Early records of William Teacher state he was working in a cotton mill in Glasgow as young as 7 years old; however it was later through marriage that he got his break. He married the daughter of a grocer and persuaded his father in law to apply for a licence to sell alcohol. This was successful with several public houses following the successful shop. Within 20 years William Teacher was the largest license holder in Glasgow, Scotland’s largest city. He was joined by his sons William and Adam and had started blending whisky for customers; one of these blended whiskies was particularly popular. Teacher’s whisky was registered in 1884 and sales grew steadily in later part of the 19th century. This resulted in Teacher’s opening Ardmore Distillery to secure a supply of single malt whisky for their Teachers blended scotch whisky. Later in the 20th century Teacher’s also acquired Glendronach distillery.
Sales pushed further on when Teacher’s started exporting to the US in the early part of the 20th century, however this was interrupted by World War 1 when Teacher’s were rationing their whisky to customers just one bottle every 2 weeks (not bad eh!).
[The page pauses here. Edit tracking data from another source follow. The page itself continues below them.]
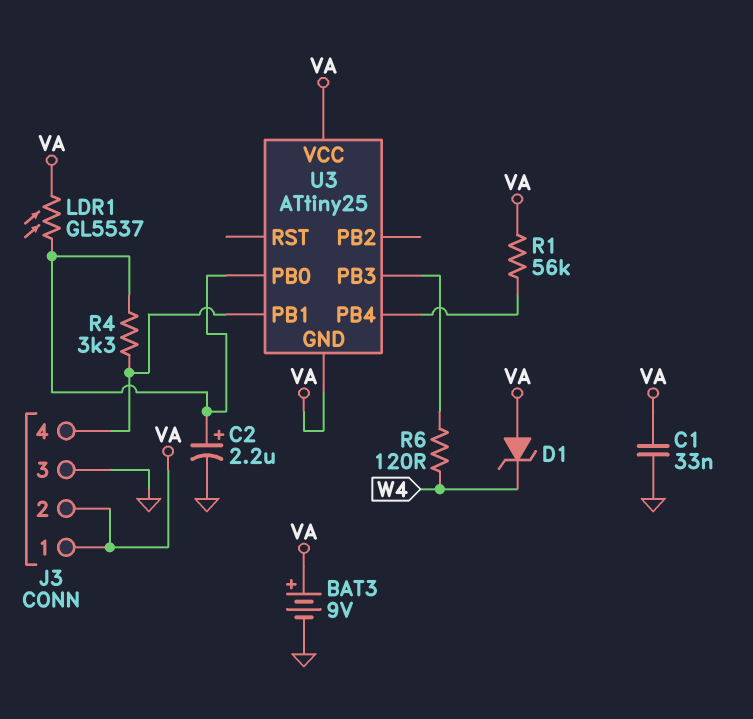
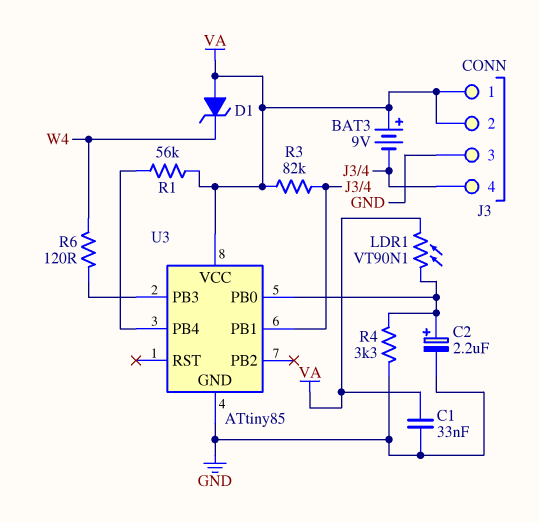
BAT3: 9V (plus VA, minus GND) -> 9V (plus VA, minus J3/4)
LDR1: GL5537 (U3/PB0, VA) -> VT90N1 (U3/PB0, VA)
R3: none -> 82k (J3/4, VA)
R4: 3.3k (J3/4, U3/PB0) -> 3.3k (GND, U3/PB0)
U3: ATtiny25 -> ATtiny85
U3 pin GND: VA -> GND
At the end of US prohibition Teachers loaded up the steamer Scythia with whisky to provide the Americans with something a bit easier on the palate after drinking illegal moonshine for a while.
The family held onto to Teacher’s under by the name William Teacher & Sons until 1976 when they became part of Allied Distillers later Allied Domecq who were subsequently later taken over themselves by Pernod-Ricard. By this time Teacher’s had moved itself into the top five selling whiskies in the UK and built a big market in Scandinavia and the US. It also had its own bottling plant in Glasgow and offices in St Enoch Square which remained until 1991. The success of Teacher’s has been put down to Ardmore single malt one of the main ingredients, however with grain whisky and 30 other single malts in the mix it is difficult to quantify.